Records drawn from a dataset
= = = = = = =

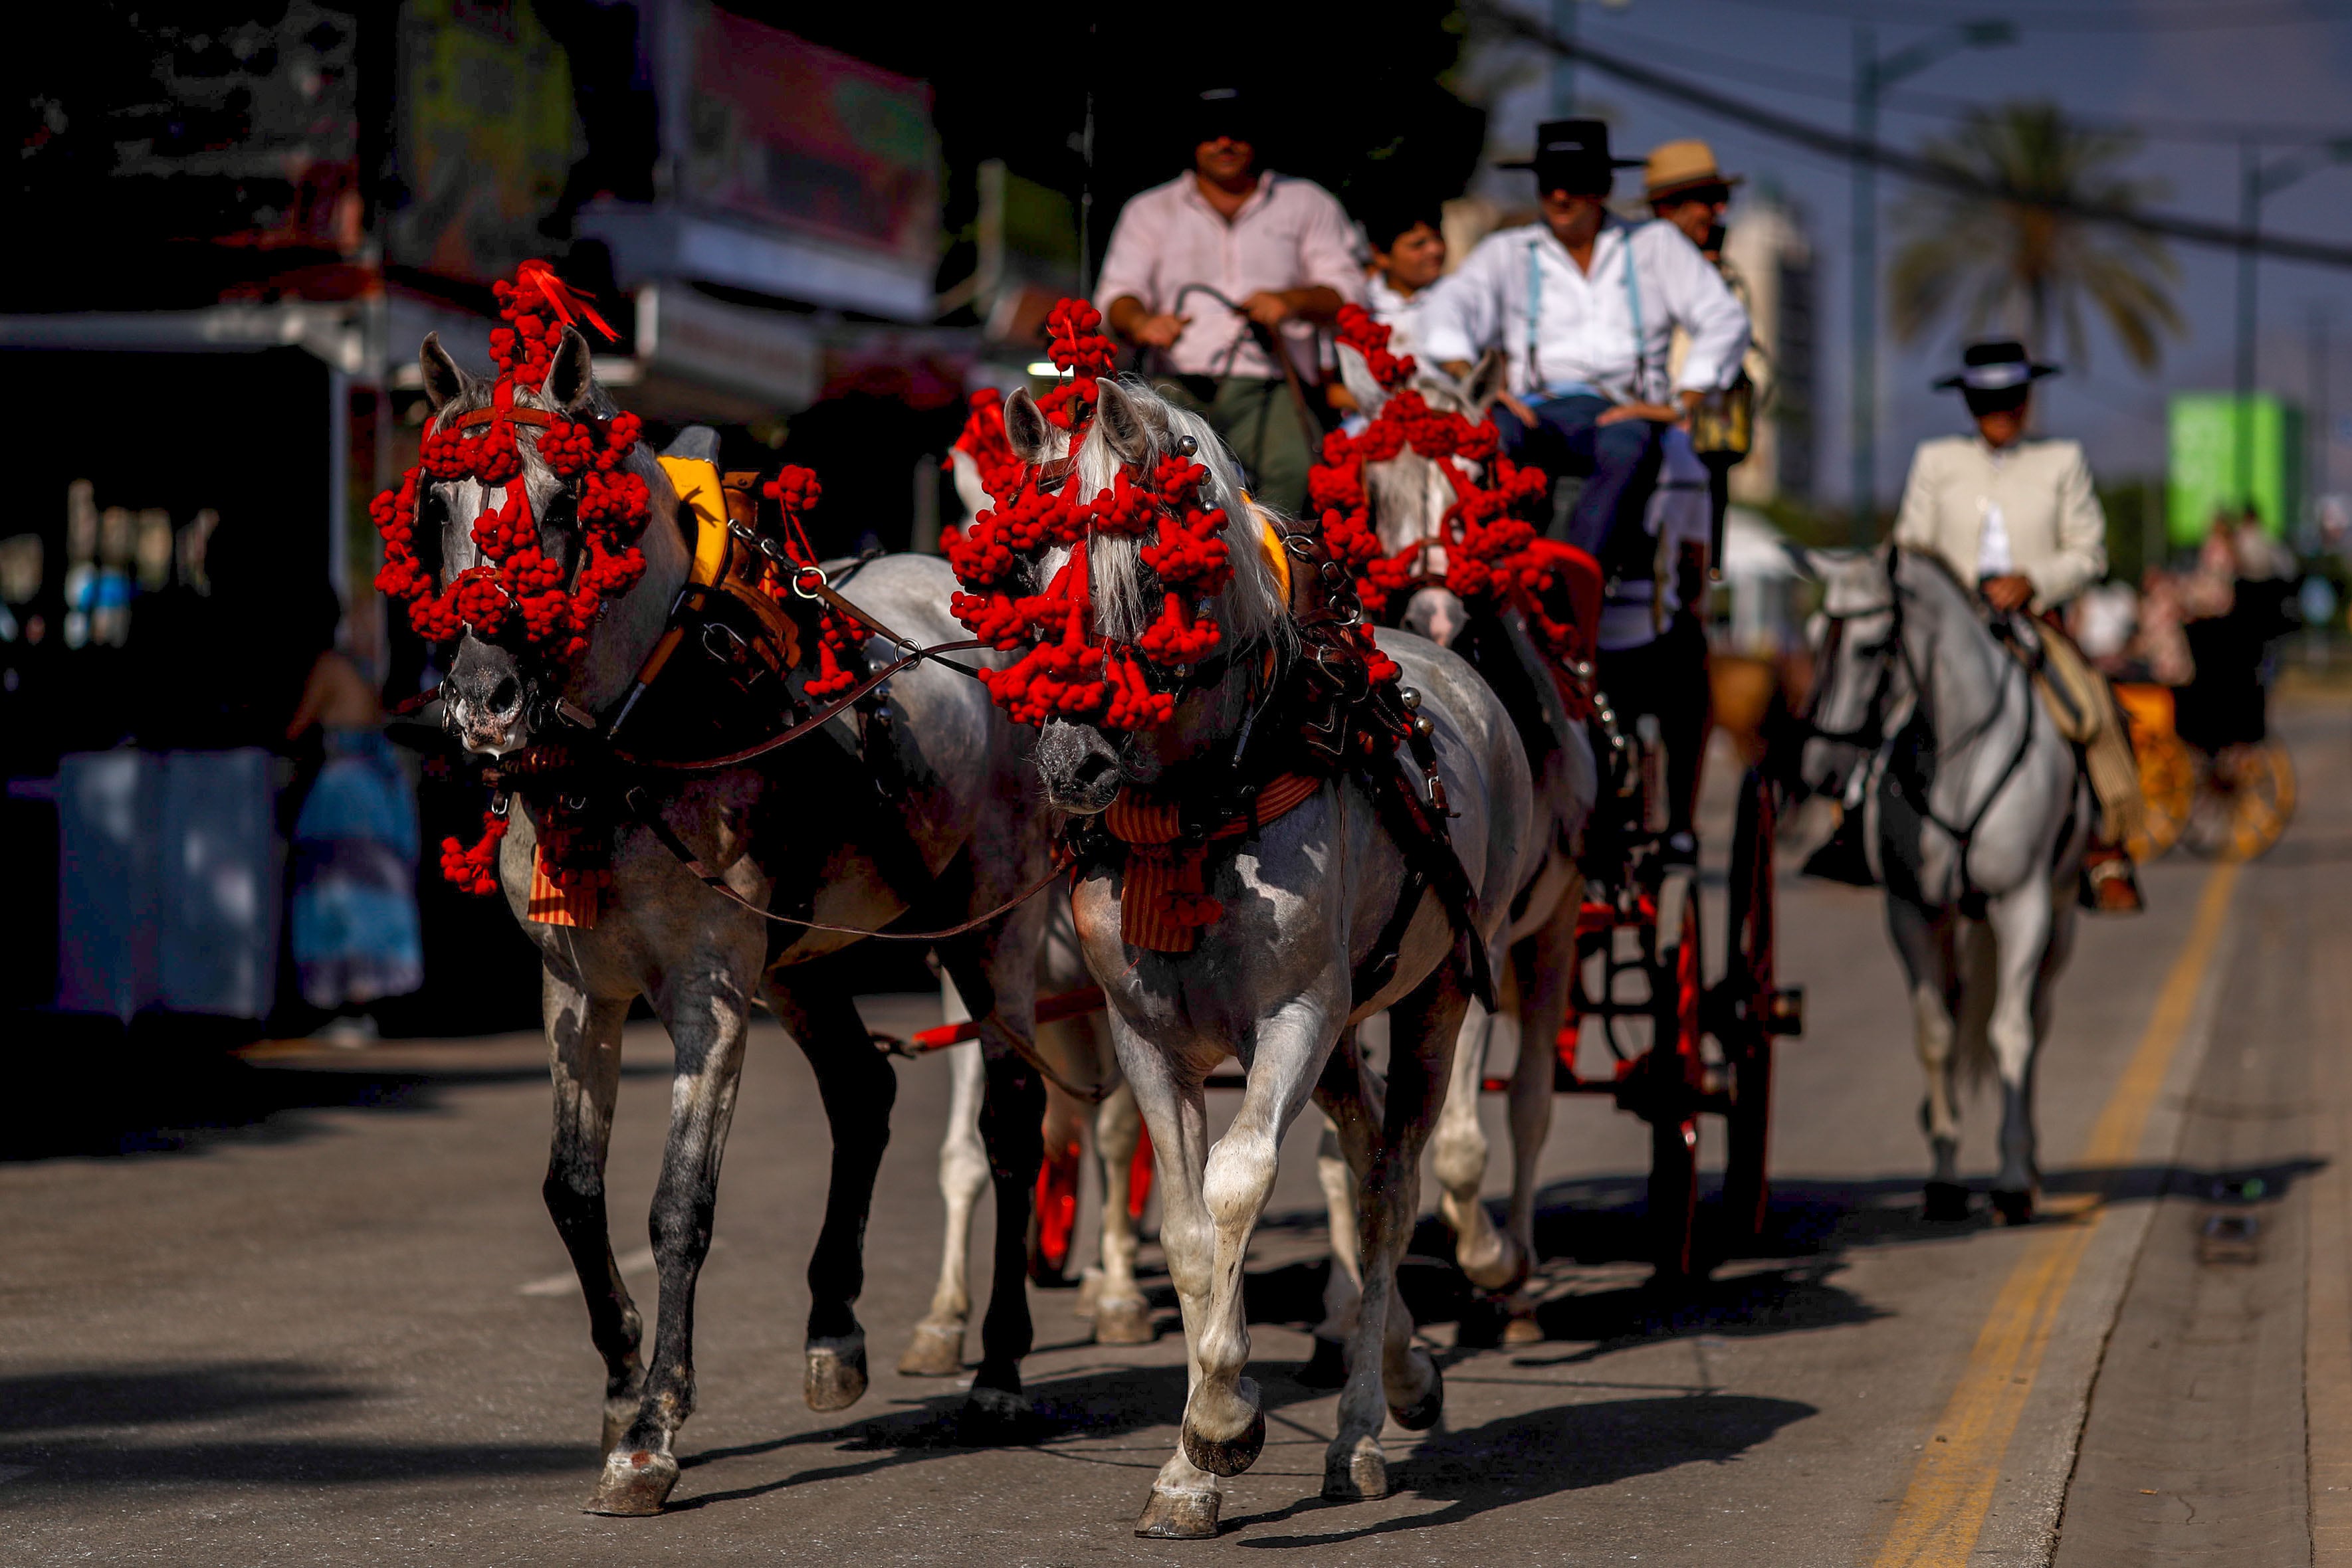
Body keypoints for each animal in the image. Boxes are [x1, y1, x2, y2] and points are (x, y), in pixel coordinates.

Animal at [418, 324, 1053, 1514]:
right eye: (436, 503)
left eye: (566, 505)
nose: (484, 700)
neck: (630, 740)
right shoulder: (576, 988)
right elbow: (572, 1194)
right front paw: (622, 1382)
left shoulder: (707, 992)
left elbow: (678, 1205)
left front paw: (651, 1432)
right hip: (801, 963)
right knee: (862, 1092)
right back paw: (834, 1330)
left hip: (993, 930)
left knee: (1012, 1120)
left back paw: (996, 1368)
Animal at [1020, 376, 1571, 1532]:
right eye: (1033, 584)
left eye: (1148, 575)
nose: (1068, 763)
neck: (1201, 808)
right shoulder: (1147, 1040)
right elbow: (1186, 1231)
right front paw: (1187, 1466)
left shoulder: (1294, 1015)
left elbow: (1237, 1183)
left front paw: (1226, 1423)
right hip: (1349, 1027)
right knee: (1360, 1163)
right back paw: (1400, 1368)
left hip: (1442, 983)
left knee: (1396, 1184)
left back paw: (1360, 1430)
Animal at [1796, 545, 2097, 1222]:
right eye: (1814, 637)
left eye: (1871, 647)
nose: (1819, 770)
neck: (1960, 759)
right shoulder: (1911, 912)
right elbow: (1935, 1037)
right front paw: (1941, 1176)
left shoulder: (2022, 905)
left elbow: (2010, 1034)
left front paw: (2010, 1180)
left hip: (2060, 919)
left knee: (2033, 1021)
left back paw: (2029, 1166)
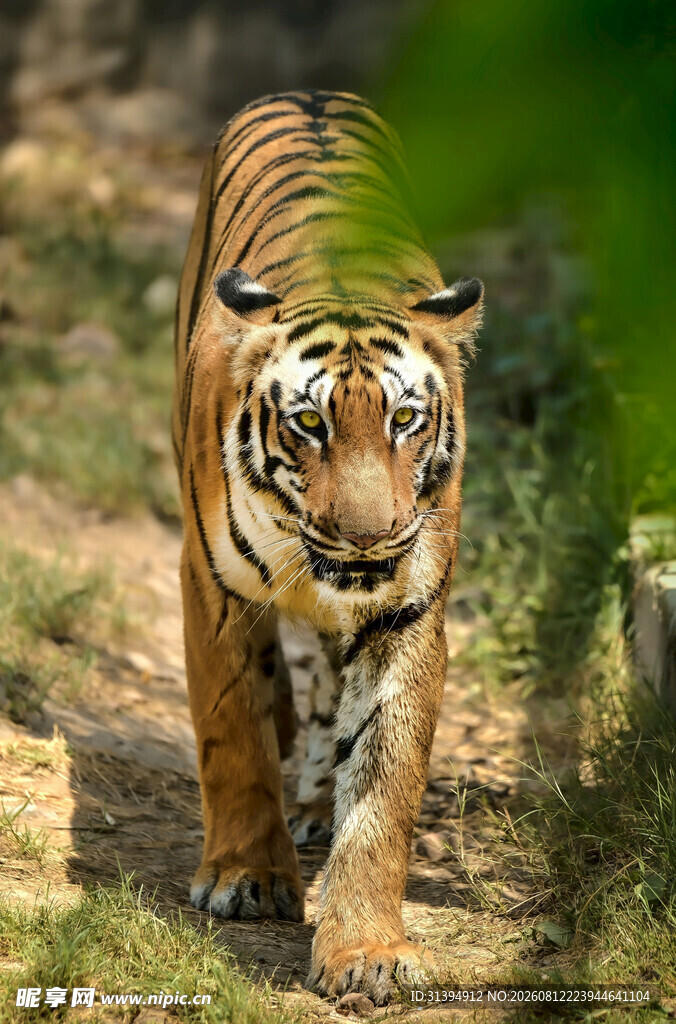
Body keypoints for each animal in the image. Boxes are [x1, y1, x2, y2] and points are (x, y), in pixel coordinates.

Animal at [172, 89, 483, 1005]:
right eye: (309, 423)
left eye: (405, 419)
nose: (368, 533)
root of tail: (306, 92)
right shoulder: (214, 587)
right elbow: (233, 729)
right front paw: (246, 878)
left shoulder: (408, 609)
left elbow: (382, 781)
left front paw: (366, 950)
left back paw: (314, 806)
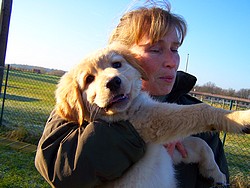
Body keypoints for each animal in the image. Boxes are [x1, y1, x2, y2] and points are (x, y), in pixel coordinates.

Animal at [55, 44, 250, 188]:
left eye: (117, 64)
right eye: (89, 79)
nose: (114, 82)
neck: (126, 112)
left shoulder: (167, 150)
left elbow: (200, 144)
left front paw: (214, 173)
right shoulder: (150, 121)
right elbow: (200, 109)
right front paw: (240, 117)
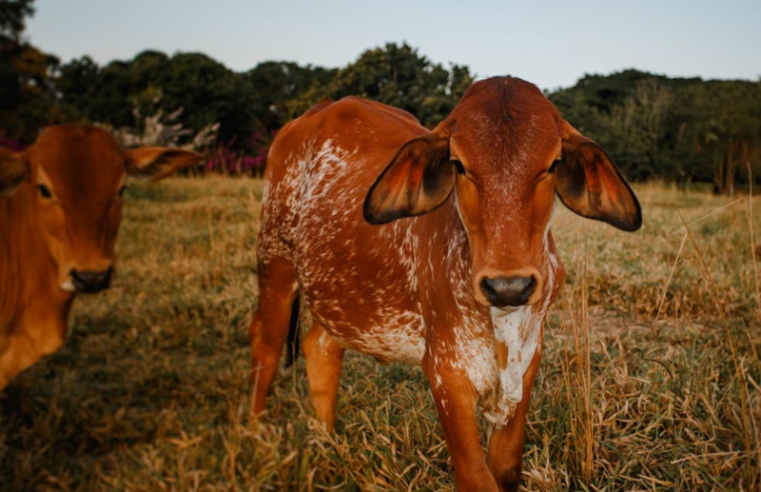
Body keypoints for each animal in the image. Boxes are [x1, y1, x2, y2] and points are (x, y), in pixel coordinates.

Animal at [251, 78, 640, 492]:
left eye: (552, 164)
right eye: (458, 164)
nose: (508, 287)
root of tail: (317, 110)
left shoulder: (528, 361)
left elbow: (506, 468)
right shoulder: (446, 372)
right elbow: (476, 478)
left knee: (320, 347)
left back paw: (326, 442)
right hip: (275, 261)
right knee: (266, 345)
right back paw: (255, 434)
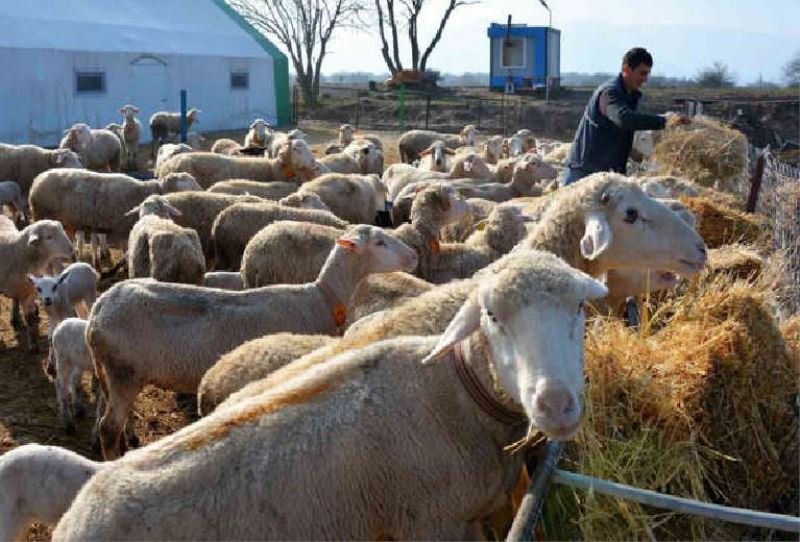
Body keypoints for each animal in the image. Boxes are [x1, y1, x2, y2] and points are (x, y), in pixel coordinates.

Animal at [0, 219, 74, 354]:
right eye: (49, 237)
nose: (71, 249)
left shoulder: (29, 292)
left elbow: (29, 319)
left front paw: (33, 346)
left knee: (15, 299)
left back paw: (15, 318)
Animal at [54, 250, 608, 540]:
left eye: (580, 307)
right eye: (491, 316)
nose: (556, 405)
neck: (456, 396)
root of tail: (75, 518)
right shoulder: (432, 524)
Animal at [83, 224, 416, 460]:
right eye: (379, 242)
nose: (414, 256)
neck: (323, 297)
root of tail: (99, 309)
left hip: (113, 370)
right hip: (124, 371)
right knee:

= = = = = = =

_DIRECTIONS FOR THIS TASK_: From the line that contains "left front paw: (366, 950)" to the last line of the records above, copy each line exactly, both ends included, and leave the pictures out.

_RESPONSE TO THE EXERCISE_:
left front paw: (366, 950)
left back paw: (314, 806)
Body keypoints for each animal in the image. Boxes are [x1, y1, x2, y2] and points are (x, y), in pixel coordinates.

Animal at [55, 44, 250, 188]:
left eye: (117, 64)
right eye: (89, 79)
nose: (114, 82)
neck: (126, 112)
left shoulder: (167, 150)
left elbow: (200, 144)
left front paw: (214, 173)
right shoulder: (150, 121)
right elbow: (200, 109)
right front paw: (240, 117)
Body keypoints for each animal in the image. Boxes are [x1, y1, x2, y2] and points are (x, y), in pixel coordinates.

Animal at [251, 78, 640, 492]:
left eye: (552, 164)
right eye: (458, 164)
nose: (508, 287)
root of tail: (317, 110)
left shoulder: (528, 361)
left elbow: (506, 468)
right shoulder: (446, 372)
right elbow: (476, 478)
left knee: (320, 347)
left back paw: (326, 442)
right hip: (275, 261)
right knee: (266, 345)
right back paw: (255, 434)
Body keypoints for each animal in the image. Boxes are [x1, y1, x2, y2] and points are (x, y), in pixel coordinates.

Animal at [0, 219, 74, 354]:
right eye: (49, 237)
nose: (71, 249)
left shoulder: (29, 292)
left elbow: (29, 319)
left front paw: (33, 346)
left knee: (15, 299)
left back paw: (15, 318)
Animal at [54, 250, 608, 540]:
left eye: (580, 307)
right eye: (491, 316)
nose: (556, 405)
neck: (456, 396)
root of tail: (75, 518)
right shoulder: (432, 524)
Animal at [83, 224, 416, 460]:
right eye: (379, 242)
nose: (414, 256)
neck: (323, 297)
root of tail: (99, 309)
left hip: (113, 370)
right hip: (124, 371)
right knee:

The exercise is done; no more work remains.